Two new papers from the group have just been published, both in Journal of Chemoinformatics - and of course both Open Access.
The first deals with some extensions to UniChem to allow far more flexible searches. The abstract is:
UniChem is a low-maintenance, fast and freely available compound identifier mapping service, recently made available on the Internet. Until now, the criterion of molecular equivalence within UniChem has been on the basis of complete identity between Standard InChIs. However, a limitation of this approach is that stereoisomers, isotopes and salts of otherwise identical molecules are not considered as related. Here, we describe how we have exploited the layered structural representation of the Standard InChI to create new functionality within UniChem that integrates these related molecular forms. The service, called ‘Connectivity Search’ allows molecules to be first matched on the basis of complete identity between the connectivity layer of their corresponding Standard InChIs, and the remaining layers then compared to highlight stereochemical and isotopic differences. Parsing of Standard InChI sub-layers permits mixtures and salts to also be included in this integration process. Implementation of these enhancements required simple modifications to the schema, loader and web application, but none of which have changed the original UniChem functionality or services.
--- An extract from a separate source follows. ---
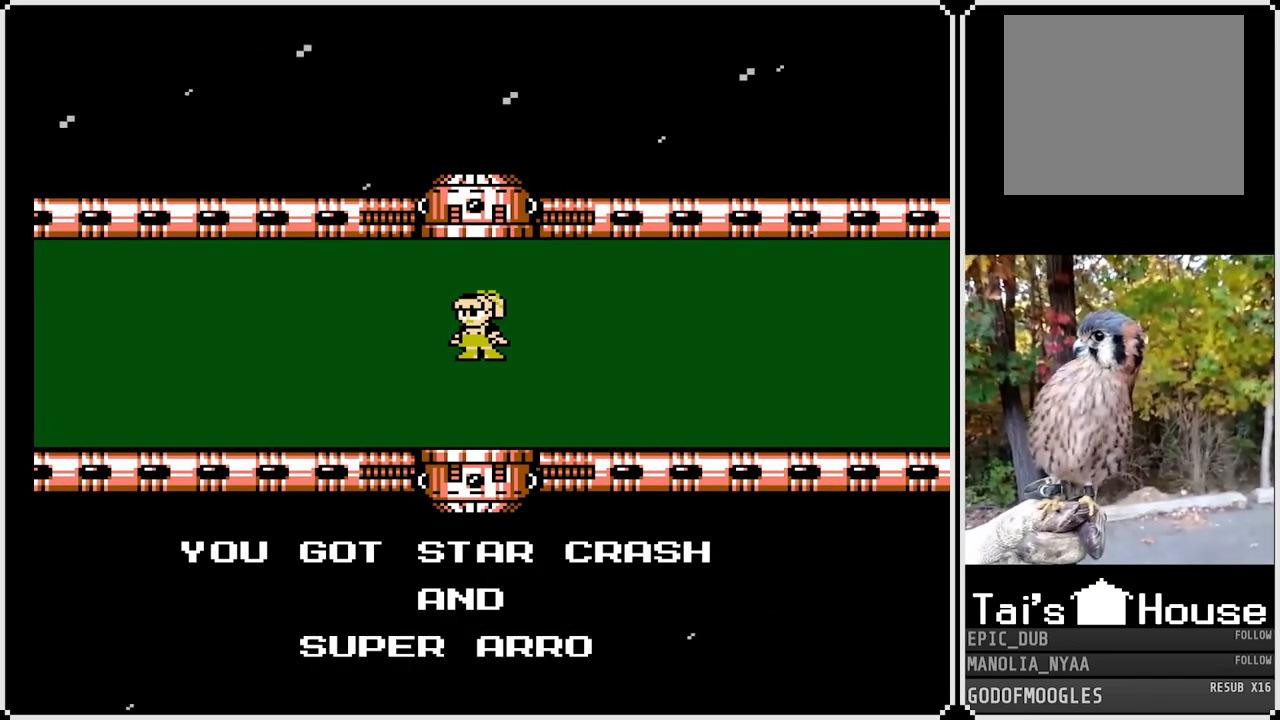
{"buttons": [], "left_stick": "center", "right_stick": "center", "events": [[67, "L1", "up"], [117, "R1", "up"]]}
The scope of queries may be varied using a variety of easily configurable options, and the output is annotated to assist the user to filter, sort and understand the difference between query and retrieved structures. A RESTful web service output may be easily processed programmatically to allow developers to present the data in whatever form they believe their users will require, or to define their own level of molecular equivalence for their resource, albeit within the constraint of identical connectivity.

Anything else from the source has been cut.